A data center can receive certification as a “sustainable redevelopment project” and increase the length of time that tax incentives are received by 10 additional years, for a total of 20 years, according to the bill.
Local data centers and customers will benefit from the tax exemptions on items such as generators, power distribution units, uninterruptable power supplies, computers, racks and cages, said Stuart Levinsky, general manager for CyrusOne Western U.S. CyrusOne, which has plans to build up to 1 million square feet in its data center and is building out modularly as more customers sign up, will be one of the first to take advantage of the new tax exemptions.
“Arizona was No. 1 about five years ago, but dropped out of the top 10 because other states were making it more beneficial for data centers to move there with tax incentives and technology zones,” said Levinsky, a Scottsdale resident. “With tax incentives and our state’s natural advantages, this should put us in very good standing.”
Arizona is considered a low-risk state with no hurricanes, tornadoes or earthquakes, which makes the state a good place for data centers.
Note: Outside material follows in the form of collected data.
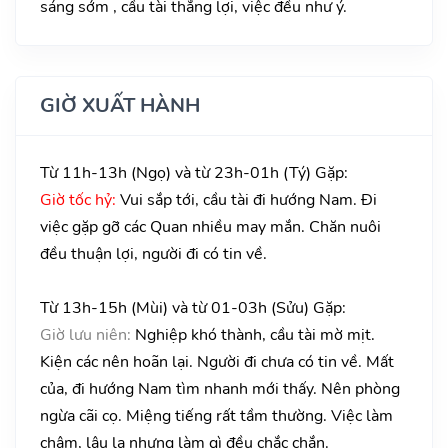
sáng sớm , cầu tài thắng lợi, việc đều như ý.
GIỜ XUẤT HÀNH
Từ 11h-13h (Ngọ) và từ 23h-01h (Tý) Gặp:
Giờ tốc hỷ:
Vui sắp tới, cầu tài đi hướng Nam. Đi
việc gặp gỡ các Quan nhiều may mắn. Chăn nuôi
đều thuận lợi, người đi có tin về.
Từ 13h-15h (Mùi) và từ 01-03h (Sửu) Gặp:
Giờ lưu niên:
Nghiệp khó thành, cầu tài mờ mịt.
Kiện các nên hoãn lại. Người đi chưa có tin về. Mất
của, đi hướng Nam tìm nhanh mới thấy. Nên phòng
ngừa cãi cọ. Miệng tiếng rất tầm thường. Việc làm
chậm, lâu la nhưng làm gì đều chắc chắn.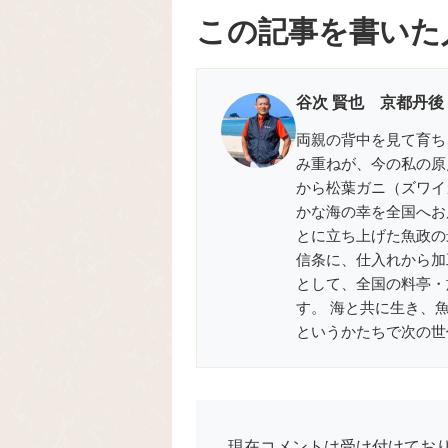
この記事を書いた
谷次 賢也 京都丹後
両親の背中を見て育ち
み重ねが、今の私の原
から松葉ガニ（ズワイ
かな海の幸を全国へお届
とに立ち上げた魚政の
信条に、仕入れから加
として、全国の料亭・
す。 海と共に生き、
というかたちで次の世
現在コメントは受け付けてお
The state also has lower electricity costs than California, Levinsky said.
Jim Grice, a partner with Lathrop and Gage LLP attorneys who works with the Arizona Data Center Coalition, said the bill is “intended to level the playing field for states aggressively competing for free-standing facilities and large tenants.” Since data centers are so equipment heavy, the primary expense of a tenant are recurring server and equipment refresh every 30 to 40 months, Grice said.
“It’s a big benefit for the state with income taxes gained, new high tech jobs and starts to foster research and development,” said Kang from CyrusOne. “It’s the wave of the future in terms of manufacturing facilities. This is kind of our latest frontier.”